Ya advirtió San Pablo en el siglo I: Huid de la fornicación. Cualquier otro pecado que el hombre cometa, está fuera del cuerpo; mas el que fornica, contra su propio cuerpo peca. ¿O ignoráis que vuestro cuerpo es templo del Espíritu Santo, el cual está en vosotros, el cual tenéis de Dios, y que no sois vuestros? Porque habéis sido comprados por precio; glorificad, pues, a Dios en vuestro cuerpo y en vuestro espíritu, los cuales son de Dios (1Co 6, 18).
Cuando es el Estado quien dicta las normas morales y el sistema exige adoración absoluta e incontestada, sólo la libertad de los hijos de Dios permanece como faro de luz en la profunda oscuridad. Porque es una libertad ganada al precio de la sangre de Cristo frente a los poderes esclavizadores de este mundo. Y sabemos que somos de Dios, y que todo el mundo yace bajo el poder del maligno. Y sabemos que el Hijo de Dios ha venido y nos ha dado entendimiento a fin de que conozcamos al que es verdadero; y nosotros estamos en aquel que es verdadero, en su Hijo Jesucristo.
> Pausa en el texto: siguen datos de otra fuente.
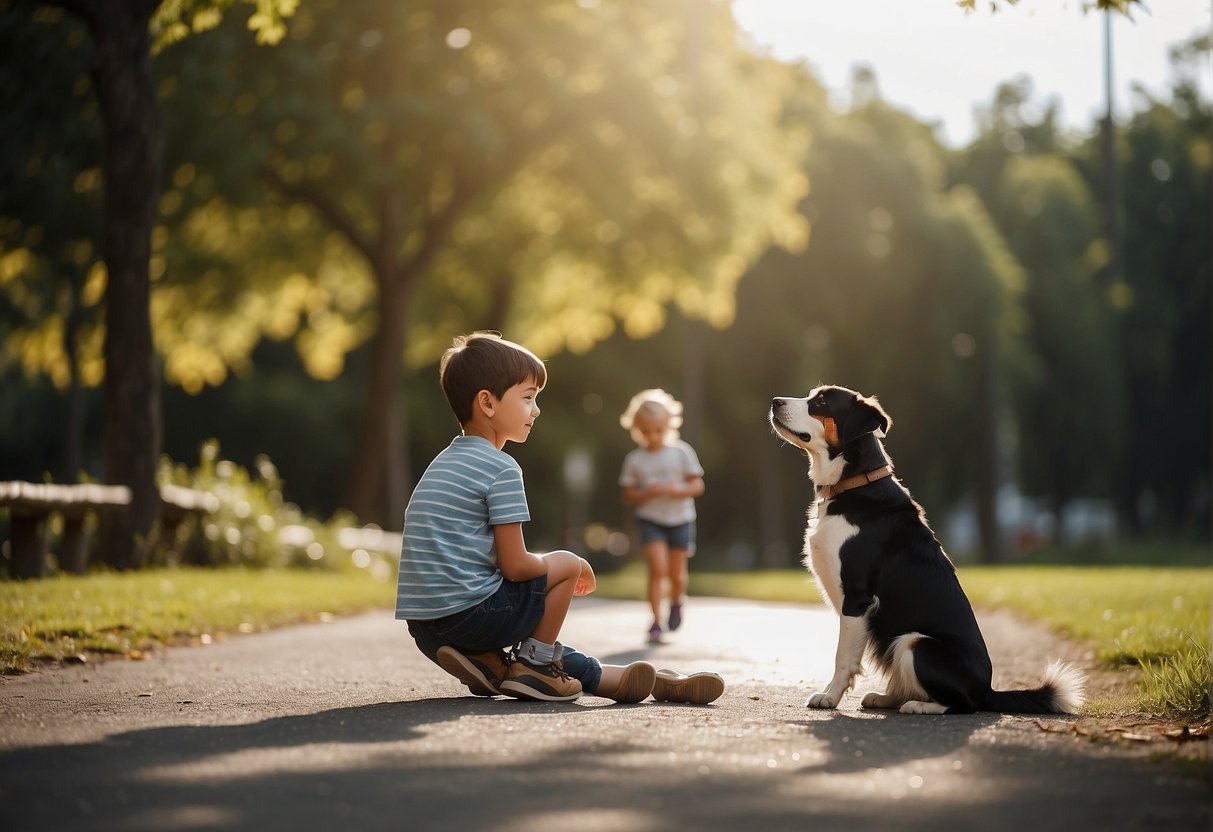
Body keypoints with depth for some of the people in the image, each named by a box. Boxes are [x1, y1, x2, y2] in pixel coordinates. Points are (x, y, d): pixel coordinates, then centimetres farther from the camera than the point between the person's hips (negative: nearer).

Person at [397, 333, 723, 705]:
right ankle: (531, 667, 8)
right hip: (468, 614, -9)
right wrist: (574, 566, 7)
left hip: (425, 629, 9)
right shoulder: (501, 469, -10)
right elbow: (516, 565, -13)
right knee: (566, 565, 5)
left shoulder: (443, 464, 19)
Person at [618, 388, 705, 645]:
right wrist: (647, 493, -18)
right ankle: (656, 619, -9)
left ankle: (676, 603, 41)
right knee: (658, 568, -16)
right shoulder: (634, 460, -1)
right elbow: (628, 496, 2)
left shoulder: (682, 452, -3)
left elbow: (697, 485, -1)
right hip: (651, 520, -1)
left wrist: (678, 490, -20)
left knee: (677, 573, 9)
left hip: (680, 519, 1)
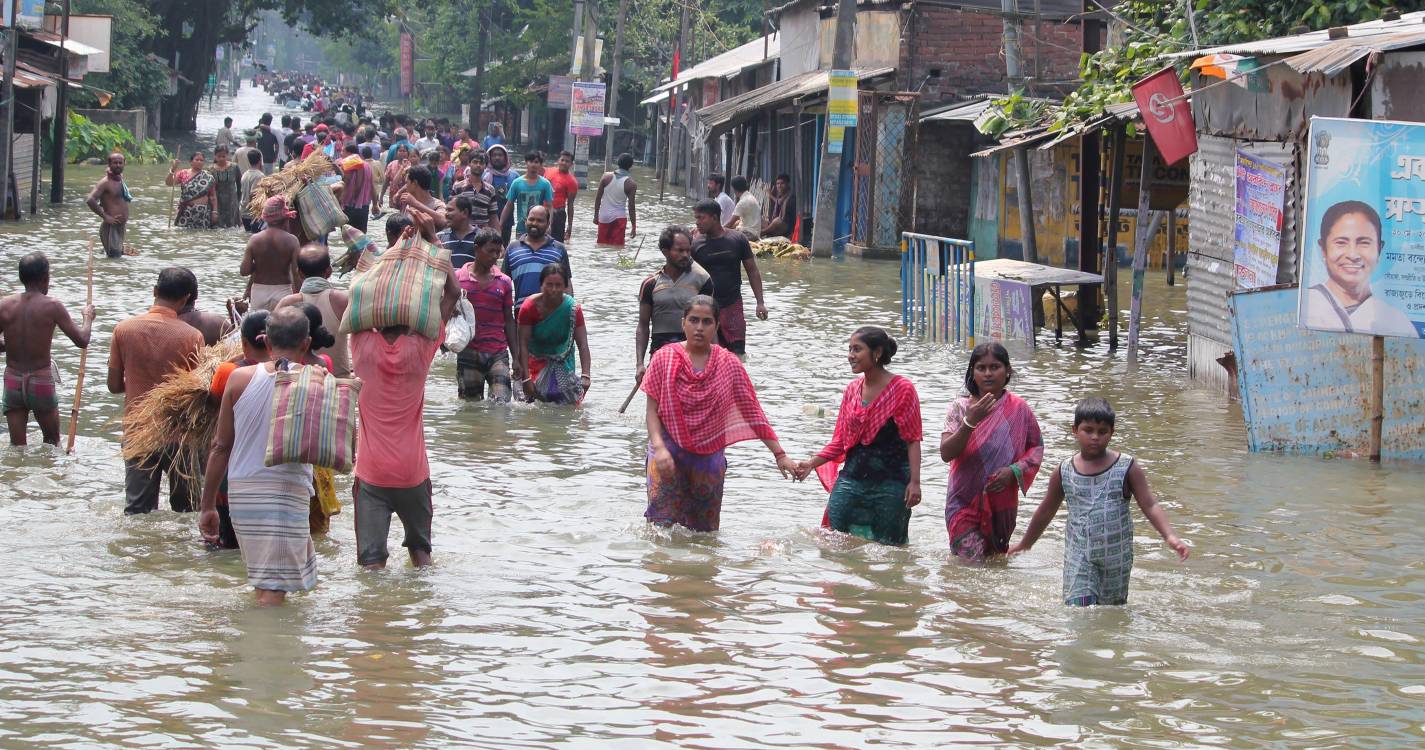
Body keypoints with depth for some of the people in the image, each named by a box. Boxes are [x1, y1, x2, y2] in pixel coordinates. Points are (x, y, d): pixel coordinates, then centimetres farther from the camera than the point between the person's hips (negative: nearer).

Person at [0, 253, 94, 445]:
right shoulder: (52, 306, -12)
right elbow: (82, 341, -7)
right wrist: (88, 318, 12)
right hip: (41, 380, -2)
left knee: (17, 447, 8)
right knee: (52, 442, 19)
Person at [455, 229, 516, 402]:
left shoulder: (504, 282, 8)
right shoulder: (458, 278, 2)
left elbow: (509, 321, 12)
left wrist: (516, 358, 10)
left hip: (498, 353, 1)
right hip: (468, 353, -1)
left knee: (502, 402, -17)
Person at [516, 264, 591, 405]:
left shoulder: (573, 308, -18)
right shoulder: (529, 307, -20)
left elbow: (583, 345, -21)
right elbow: (523, 344, -20)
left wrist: (585, 376, -34)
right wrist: (526, 379, -26)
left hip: (562, 363, 1)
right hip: (535, 360, -1)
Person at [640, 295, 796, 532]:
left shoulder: (728, 364, 2)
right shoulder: (664, 358, -3)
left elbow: (753, 413, 4)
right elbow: (652, 411, -2)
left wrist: (780, 454, 0)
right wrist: (659, 447, -19)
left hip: (709, 456, 2)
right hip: (669, 452, -2)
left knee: (705, 530, 8)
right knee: (663, 524, -12)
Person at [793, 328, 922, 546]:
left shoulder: (902, 390, -6)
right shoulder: (852, 390, 11)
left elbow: (912, 440, -7)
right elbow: (840, 440, 14)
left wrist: (914, 481, -15)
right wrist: (812, 463, 1)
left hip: (890, 485, -5)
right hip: (851, 480, 5)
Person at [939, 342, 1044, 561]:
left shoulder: (1018, 409, -3)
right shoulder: (960, 407, -6)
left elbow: (1036, 448, 6)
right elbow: (946, 453, -15)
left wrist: (1014, 470, -13)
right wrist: (970, 422, -29)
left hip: (1002, 503, 2)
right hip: (965, 501, -2)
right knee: (970, 561, -16)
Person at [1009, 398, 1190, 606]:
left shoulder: (1127, 468, -4)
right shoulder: (1064, 472, 1)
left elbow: (1150, 506, -8)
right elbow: (1046, 511, 16)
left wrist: (1170, 537, -24)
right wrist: (1026, 543, 26)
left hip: (1116, 556, 0)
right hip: (1079, 556, 0)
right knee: (1078, 608, -15)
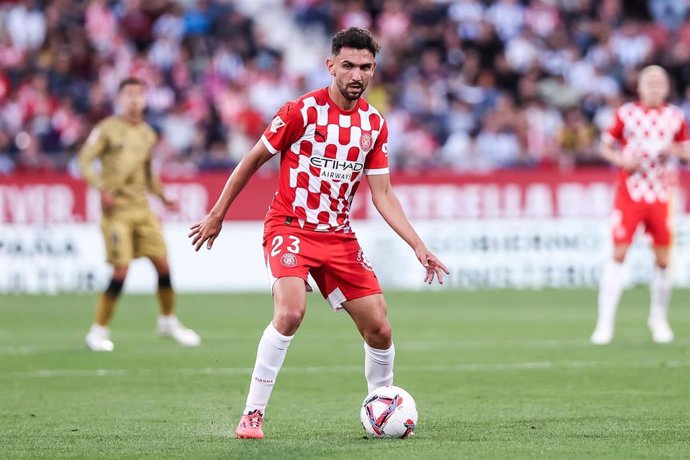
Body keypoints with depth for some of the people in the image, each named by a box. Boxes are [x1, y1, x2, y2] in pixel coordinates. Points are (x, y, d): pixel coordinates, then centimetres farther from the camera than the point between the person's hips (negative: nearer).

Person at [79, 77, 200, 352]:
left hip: (142, 209, 6)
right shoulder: (108, 129, -5)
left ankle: (168, 321, 22)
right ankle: (98, 331, 0)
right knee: (121, 270, -12)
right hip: (117, 209, -6)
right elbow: (84, 160, -7)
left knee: (163, 264, 3)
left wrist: (163, 197, 14)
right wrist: (102, 189, -18)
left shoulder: (147, 134, 13)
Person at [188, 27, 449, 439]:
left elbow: (383, 195, 7)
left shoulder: (375, 125, 4)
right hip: (289, 227, -5)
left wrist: (418, 246, -3)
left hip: (339, 236, 5)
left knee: (379, 329, 0)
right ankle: (252, 415, -19)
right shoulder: (303, 111, -12)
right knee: (291, 312, -29)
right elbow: (254, 160, -1)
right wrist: (217, 215, 3)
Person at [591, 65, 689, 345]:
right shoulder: (626, 114, 0)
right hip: (629, 193, -2)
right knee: (618, 254, -9)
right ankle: (605, 322, -7)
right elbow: (605, 146, 6)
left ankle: (659, 319, 22)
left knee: (663, 259, 3)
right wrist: (621, 160, -13)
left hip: (660, 196, 2)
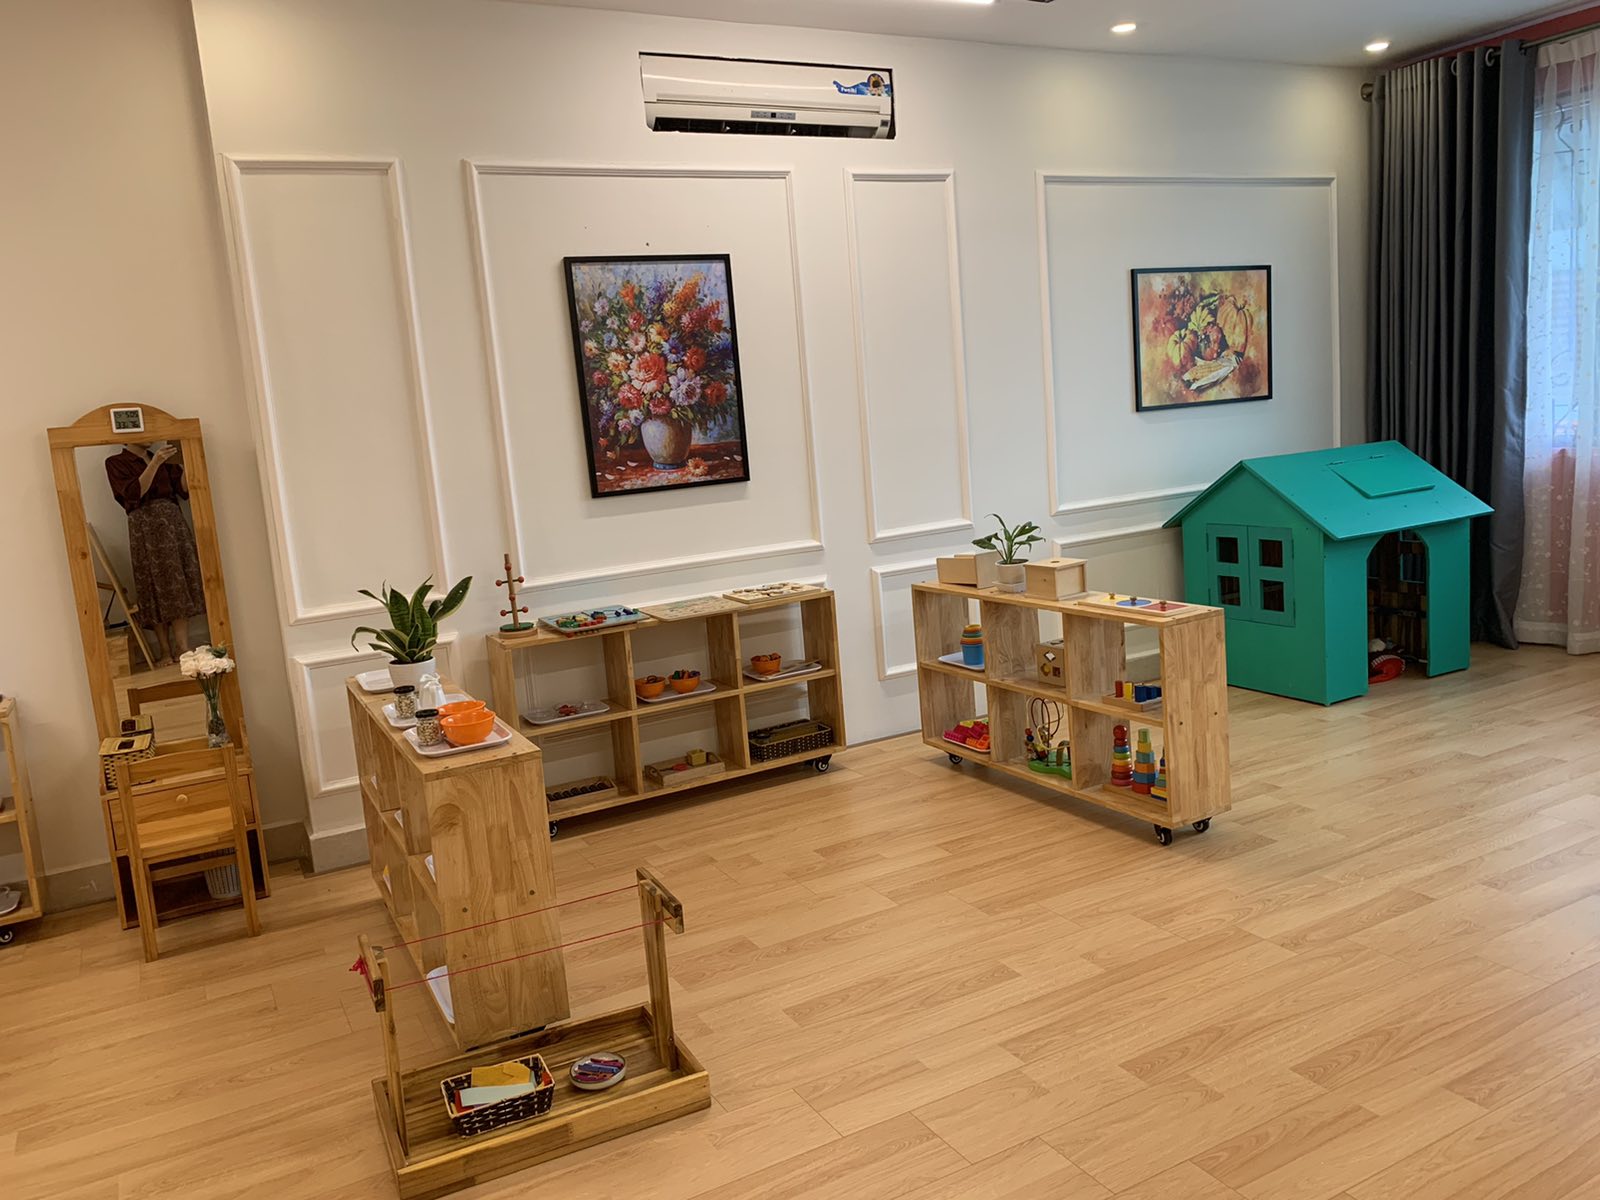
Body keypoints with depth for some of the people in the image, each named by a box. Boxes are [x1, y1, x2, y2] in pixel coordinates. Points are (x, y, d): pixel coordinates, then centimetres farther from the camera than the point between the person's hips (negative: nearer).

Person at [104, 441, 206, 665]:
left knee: (180, 586, -4)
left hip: (174, 522, 4)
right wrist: (154, 464, -19)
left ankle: (183, 649, -6)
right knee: (157, 589, -5)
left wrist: (185, 463, -3)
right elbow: (134, 493, -11)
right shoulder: (116, 462, 4)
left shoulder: (163, 459, 18)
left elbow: (185, 491, 9)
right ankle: (165, 651, 0)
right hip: (145, 527, -4)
Este es el verdadero Dios y la vida eterna (1Juan 5, 19).
Suena raro; pero aunque suene paradójico, en esta doctrina hay mucha mayor libertad que la ofrecida por el mundo, sobre todo a la mujer. El mundo la ha colocado en una tremenda esclavitud que desvergonzadamente llama “libertad”. Y encima sus esclavizadores, con igual desvergüenza, se atreven a decir que no fueron capaces de darse cuenta de que ella no quería, porque su conducta era totalmente equívoca. En esas estamos. Encantados de haber vuelto a la manada.